◆ **Given text**
Integrating NMR and multi-LC-MS-based untargeted metabolomics for comprehensive analysis of blood serum samples

Liquid chromatography coupled to mass spectrometry (LC-MS) has emerged as the predominant analytical technique used in metabolomics [[1], [2], [3],[11], [12], [13]], with reversed-phase LC-MS (RPLC-MS) [14,15] being the most widely applied approach, albeit with limitations for the analysis of highly polar metabolites, which are often the most abundant in cells and biofluids [16,17]. Alternative LC-MS retention mechanisms are often used to characterise these metabolites, including mixed-mode chromatography-MS [18], hydrophilic interaction chromatography-MS (HILIC-MS) [19,20], ion-exchange chromatography-MS (IC-MS) [16,17,21,22], and combinations of these methods to obtain broader metabolome coverage. While LC-MS-based metabolomics offers high compound coverage with low sample volume requirements, challenges such as susceptibility to batch effects, low compound-feature number to metabolite identification ratio, and selective quantification capabilities persist [1,23]. On the other hand, despite its lower sensitivity, nuclear magnetic resonance (NMR) provides highly reproducible and quantitative analysis, is non-destructive and can measure peptides, lipoproteins, glycoproteins and other small proteins, in addition to low molecular weight metabolites [[24], [25], [26], [27], [28], [29]]. Combining NMR and LC-MS approaches, therefore, has the potential to significantly enrich metabolite coverage [[30], [31], [32], [33], [34], [35]]. The Venn diagram in Fig. 1 represents indicative coverage of different compound classes reported using the complementary analytical platforms: NMR, RPLC-MS, and IC-MS [16,27,29,30,[36], [37], [38], [39], [40]].

Analytica Chimica Acta, Volume 1356, 2025, 343979: Fig. 1. The scope and overlap of the individual analytical platforms addressed in this study. (HDLs – high-density lipoproteins; LDLs – low-density lipoproteins; PUFAs – polyunsaturated fatty acids; BCAAs – branched-chain amino acids; SCFAs – short-chain fatty acids; AAs – amino acids).

◆ **List of tasks**
**a)** Please output the part of the metabolomics passage starting at "Analytica Chimica Acta, Volume" and ending at "AAs – amino acids).".
**b)** Condense the paragraph of the metabolomics passage that opens with "Liquid chromatography coupled to mass spectrometry" into a bulleted list that keeps its main facts.

◆ **Stored data**

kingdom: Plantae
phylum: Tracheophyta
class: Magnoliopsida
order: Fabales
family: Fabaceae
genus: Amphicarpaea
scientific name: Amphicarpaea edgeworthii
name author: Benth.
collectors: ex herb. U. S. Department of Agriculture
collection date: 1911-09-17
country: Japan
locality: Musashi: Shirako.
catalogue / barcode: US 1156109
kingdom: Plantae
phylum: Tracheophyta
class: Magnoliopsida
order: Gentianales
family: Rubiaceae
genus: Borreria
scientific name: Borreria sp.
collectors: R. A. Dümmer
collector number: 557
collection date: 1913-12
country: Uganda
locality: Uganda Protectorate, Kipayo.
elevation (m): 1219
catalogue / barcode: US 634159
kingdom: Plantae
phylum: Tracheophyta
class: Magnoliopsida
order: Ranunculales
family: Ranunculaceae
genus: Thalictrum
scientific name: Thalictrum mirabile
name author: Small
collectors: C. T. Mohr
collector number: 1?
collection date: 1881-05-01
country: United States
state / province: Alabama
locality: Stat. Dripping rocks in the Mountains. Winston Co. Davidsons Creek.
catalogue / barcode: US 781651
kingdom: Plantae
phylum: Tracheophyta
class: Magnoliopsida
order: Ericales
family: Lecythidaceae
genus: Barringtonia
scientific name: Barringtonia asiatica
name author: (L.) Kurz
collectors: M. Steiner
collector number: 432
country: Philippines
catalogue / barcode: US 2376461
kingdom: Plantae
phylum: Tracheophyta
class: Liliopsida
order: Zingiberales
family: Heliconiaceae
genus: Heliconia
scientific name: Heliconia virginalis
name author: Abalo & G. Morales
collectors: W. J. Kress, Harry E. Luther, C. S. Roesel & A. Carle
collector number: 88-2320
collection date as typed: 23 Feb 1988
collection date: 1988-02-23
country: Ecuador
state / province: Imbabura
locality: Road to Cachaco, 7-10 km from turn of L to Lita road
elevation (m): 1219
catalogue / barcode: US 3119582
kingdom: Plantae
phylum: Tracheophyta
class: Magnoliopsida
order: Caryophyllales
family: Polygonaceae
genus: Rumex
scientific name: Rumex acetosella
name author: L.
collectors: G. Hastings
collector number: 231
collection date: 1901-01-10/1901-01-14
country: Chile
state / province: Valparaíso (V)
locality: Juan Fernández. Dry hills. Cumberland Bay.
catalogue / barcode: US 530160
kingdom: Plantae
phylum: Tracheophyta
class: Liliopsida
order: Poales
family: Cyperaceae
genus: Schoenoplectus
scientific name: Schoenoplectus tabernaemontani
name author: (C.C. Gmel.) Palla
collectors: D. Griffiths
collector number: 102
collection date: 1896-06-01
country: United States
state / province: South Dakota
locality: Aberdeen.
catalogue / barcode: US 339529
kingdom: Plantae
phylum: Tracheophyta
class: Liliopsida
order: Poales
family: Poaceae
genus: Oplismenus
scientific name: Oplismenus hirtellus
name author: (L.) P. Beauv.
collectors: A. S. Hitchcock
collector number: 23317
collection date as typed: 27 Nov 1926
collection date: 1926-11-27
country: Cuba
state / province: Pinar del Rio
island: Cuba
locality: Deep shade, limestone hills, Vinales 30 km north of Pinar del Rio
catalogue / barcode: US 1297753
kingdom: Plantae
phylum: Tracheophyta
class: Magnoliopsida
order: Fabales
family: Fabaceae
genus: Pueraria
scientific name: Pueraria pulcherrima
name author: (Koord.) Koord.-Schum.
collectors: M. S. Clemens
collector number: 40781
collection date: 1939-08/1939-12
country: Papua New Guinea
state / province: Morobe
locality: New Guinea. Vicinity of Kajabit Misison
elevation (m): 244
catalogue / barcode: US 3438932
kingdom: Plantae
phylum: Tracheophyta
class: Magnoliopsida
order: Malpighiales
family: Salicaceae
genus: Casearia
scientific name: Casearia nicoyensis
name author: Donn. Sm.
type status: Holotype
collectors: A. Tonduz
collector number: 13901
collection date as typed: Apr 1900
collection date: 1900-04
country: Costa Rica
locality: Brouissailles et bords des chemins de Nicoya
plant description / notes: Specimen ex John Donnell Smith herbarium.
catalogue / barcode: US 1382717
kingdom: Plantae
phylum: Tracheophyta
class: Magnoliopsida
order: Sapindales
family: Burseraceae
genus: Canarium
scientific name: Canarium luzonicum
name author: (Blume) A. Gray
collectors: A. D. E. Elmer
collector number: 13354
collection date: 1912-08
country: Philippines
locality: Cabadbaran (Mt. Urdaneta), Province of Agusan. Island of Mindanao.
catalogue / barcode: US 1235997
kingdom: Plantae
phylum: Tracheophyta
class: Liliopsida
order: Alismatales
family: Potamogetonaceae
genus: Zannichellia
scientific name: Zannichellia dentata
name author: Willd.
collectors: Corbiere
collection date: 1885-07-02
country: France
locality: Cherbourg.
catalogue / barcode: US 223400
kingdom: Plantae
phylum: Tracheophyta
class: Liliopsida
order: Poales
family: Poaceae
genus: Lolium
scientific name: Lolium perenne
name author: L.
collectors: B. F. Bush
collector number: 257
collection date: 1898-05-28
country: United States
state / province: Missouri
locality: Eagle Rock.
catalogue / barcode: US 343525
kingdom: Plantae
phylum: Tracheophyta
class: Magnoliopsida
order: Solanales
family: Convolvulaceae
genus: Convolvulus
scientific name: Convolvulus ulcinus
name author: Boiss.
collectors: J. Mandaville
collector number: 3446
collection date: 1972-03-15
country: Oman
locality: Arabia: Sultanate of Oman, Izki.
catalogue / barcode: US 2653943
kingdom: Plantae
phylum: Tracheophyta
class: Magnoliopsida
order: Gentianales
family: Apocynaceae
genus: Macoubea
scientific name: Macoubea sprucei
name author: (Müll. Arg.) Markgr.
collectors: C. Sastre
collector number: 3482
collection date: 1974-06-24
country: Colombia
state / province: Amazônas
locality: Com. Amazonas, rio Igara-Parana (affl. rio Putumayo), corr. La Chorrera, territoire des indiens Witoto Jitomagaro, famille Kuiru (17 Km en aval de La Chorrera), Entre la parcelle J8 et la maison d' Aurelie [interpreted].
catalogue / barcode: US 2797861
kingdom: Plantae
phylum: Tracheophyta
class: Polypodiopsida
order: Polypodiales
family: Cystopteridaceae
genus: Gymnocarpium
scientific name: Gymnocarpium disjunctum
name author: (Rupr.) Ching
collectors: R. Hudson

◆ **Activity answers**
**a)**
Analytica Chimica Acta, Volume 1356, 2025, 343979: Fig. 1. The scope and overlap of the individual analytical platforms addressed in this study. (HDLs – high-density lipoproteins; LDLs – low-density lipoproteins; PUFAs – polyunsaturated fatty acids; BCAAs – branched-chain amino acids; SCFAs – short-chain fatty acids; AAs – amino acids).

**b)**
- LC-MS is the predominant analytical technique in metabolomics. Reversed-phase LC-MS is the most widely applied approach but is limited for highly polar metabolites, which are often the most abundant in cells and biofluids.
- Other LC-MS retention mechanisms are often used to characterize these metabolites: mixed-mode chromatography-MS, HILIC-MS, ion-exchange chromatography-MS, and combinations of these methods for broader metabolome coverage.
- LC-MS offers high compound coverage with low sample volume requirements. Persistent challenges include susceptibility to batch effects, a low compound-feature number to metabolite identification ratio, and selective quantification capabilities.
- NMR has lower sensitivity. It is highly reproducible, quantitative and non-destructive, and it can measure peptides, lipoproteins, glycoproteins and other small proteins as well as low molecular weight metabolites.
- Combining NMR and LC-MS could significantly enrich metabolite coverage.
- The Venn diagram in Fig. 1 shows indicative coverage of compound classes across NMR, RPLC-MS and IC-MS.